Today, right this minute, if I think about his tone for too long, it makes me positively murderous, even though after I tell this story, most people crack up and say, "That guy??? He's your tormentor???" And, okay, fair enough — it is a little ridiculous, even made more so by the fact that I'm reasonably sure he has never spent one minute thinking about this since it happened.
Cameron said he had voices like that, mostly ex-wives and girlfriends, but his Higher Power tends to intervene before it gets too noisy.
"How did his tone make you feel?"
I drank my coffee and stared into the almost empty cup.
"He made me feel small, incompetent — subhuman."
The conversation at the breakfast table shifted to movies — which of the nominated had we loved and which we did not. I had a short list I was lukewarm about, but the one I loved the most this year — "Challengers" —wasn't even nominated.
Cameron said "The Last Showgirl" with Pamela Anderson was at the top of his list and that she was incredible in it.

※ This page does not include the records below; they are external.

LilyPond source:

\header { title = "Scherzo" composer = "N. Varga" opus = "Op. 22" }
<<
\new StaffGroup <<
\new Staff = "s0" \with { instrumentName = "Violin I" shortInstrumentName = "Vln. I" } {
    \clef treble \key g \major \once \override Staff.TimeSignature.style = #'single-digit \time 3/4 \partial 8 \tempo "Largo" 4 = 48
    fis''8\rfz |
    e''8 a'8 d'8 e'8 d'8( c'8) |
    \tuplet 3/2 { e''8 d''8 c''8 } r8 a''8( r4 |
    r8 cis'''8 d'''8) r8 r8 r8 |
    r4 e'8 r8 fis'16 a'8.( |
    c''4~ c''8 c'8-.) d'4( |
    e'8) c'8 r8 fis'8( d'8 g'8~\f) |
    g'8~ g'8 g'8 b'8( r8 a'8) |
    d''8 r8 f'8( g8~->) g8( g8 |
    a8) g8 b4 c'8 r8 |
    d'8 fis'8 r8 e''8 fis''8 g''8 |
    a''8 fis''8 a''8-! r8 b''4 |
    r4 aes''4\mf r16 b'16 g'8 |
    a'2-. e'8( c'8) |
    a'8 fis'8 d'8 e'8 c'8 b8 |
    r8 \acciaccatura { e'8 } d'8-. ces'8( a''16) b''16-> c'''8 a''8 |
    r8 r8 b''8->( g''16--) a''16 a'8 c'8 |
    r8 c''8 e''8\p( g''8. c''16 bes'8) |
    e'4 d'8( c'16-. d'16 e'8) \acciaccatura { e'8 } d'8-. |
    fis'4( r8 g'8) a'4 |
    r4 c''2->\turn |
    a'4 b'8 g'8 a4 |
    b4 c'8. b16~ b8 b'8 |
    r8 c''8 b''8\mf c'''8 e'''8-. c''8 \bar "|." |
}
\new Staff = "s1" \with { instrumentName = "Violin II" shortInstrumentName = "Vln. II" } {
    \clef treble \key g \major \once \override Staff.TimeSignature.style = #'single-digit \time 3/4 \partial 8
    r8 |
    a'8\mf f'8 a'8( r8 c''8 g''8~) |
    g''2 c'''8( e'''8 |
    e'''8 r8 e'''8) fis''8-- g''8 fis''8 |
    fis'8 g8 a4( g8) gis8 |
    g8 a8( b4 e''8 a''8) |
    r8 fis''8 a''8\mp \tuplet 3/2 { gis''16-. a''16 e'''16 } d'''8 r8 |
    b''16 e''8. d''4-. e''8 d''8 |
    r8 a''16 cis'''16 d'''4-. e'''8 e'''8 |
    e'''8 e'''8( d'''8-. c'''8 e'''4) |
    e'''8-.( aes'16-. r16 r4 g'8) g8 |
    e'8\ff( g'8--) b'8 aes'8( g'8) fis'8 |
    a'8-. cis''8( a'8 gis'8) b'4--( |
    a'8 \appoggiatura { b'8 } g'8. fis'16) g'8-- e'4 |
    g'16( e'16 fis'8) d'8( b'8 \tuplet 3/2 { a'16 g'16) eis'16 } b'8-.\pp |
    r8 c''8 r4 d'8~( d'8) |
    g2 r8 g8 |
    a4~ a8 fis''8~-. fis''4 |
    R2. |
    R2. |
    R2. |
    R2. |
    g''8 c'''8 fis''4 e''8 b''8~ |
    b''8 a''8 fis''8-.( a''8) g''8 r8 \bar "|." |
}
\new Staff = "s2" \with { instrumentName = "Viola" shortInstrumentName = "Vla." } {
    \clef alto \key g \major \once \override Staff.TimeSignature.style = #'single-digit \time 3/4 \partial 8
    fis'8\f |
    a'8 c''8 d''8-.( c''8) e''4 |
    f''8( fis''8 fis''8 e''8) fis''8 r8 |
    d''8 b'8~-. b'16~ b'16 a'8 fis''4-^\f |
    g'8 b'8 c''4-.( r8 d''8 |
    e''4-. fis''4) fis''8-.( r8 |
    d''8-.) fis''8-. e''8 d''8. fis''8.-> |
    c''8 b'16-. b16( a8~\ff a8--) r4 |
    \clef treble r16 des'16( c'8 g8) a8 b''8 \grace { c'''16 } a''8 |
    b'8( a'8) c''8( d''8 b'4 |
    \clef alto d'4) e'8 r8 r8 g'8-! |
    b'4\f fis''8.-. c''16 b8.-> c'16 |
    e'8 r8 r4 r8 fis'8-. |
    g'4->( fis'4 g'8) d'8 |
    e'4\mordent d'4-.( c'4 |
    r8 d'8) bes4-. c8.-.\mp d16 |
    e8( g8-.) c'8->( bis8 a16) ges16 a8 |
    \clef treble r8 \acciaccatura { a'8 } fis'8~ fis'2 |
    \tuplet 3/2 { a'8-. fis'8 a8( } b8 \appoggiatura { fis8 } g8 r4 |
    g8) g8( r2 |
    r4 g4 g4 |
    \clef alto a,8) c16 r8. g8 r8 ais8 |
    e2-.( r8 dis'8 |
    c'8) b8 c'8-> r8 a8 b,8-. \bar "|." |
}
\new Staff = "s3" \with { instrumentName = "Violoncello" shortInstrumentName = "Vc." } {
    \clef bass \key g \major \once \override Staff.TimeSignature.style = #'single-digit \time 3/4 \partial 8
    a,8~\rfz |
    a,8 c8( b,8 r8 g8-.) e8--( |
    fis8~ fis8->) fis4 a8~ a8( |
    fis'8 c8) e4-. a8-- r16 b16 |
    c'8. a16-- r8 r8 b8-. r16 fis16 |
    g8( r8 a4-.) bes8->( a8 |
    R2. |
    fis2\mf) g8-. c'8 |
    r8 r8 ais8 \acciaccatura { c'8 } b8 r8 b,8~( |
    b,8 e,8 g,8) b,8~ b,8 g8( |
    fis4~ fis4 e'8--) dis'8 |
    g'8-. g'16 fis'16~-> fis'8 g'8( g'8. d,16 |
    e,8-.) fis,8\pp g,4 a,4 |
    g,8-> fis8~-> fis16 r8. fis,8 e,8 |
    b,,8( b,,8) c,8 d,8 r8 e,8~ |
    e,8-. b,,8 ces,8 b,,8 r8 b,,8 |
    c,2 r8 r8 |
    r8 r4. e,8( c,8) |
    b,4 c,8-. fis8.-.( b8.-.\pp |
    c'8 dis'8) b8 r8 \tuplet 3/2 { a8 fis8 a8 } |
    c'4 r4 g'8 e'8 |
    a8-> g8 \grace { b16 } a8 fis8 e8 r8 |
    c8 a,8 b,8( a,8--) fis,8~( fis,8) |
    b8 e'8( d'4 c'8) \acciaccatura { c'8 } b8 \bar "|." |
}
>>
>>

"Did I ever tell you my Pamela Anderson story?" I asked.
In 2007, I did some freelance work for the New York Post. One of my early assignments was talking to Pamela Anderson about her novel, "Star Struck," a paper-thin fictionalized love story about her and Tommy Lee.
We began the conversation about her book, but then we stopped talking about the book. She began to share her annoyance about how she was portrayed in the media but was not self-pitying, mostly defiant. Guards came down; my recorder clicked off. Then she asked about me, my own life, if I was married, had kids, and if I wanted to write books or do something else entirely. During our 45-minute interview, a familiarity and tenderness grew between us that felt built over a lifetime.
Since she was calling me from her cell while driving through the winding, wind-swept roads of Laurel Canyon, the line kept dropping out — but she called back several times, apologizing and urging me to continue. And the final time she called back, she said, 'Hey, Age. It's me.'
My best friends in high school used to call me ‘Age’, and some people have called me that here and there but not enough in the 30 years since high school. ‘Age’ always injects me with a genuine comfort and trust that is absent most days. And the way Pamela Anderson said it still rings in my heart.
"I have never forgotten how lovely she was," I said. Cameron smiled at me.
"I think from here on out, maybe you should make Pamela Anderson the voice in your head as much as you can."
My mind was blown. I ordered more coffee. — AJD
So that’s what is up with me — now how are you?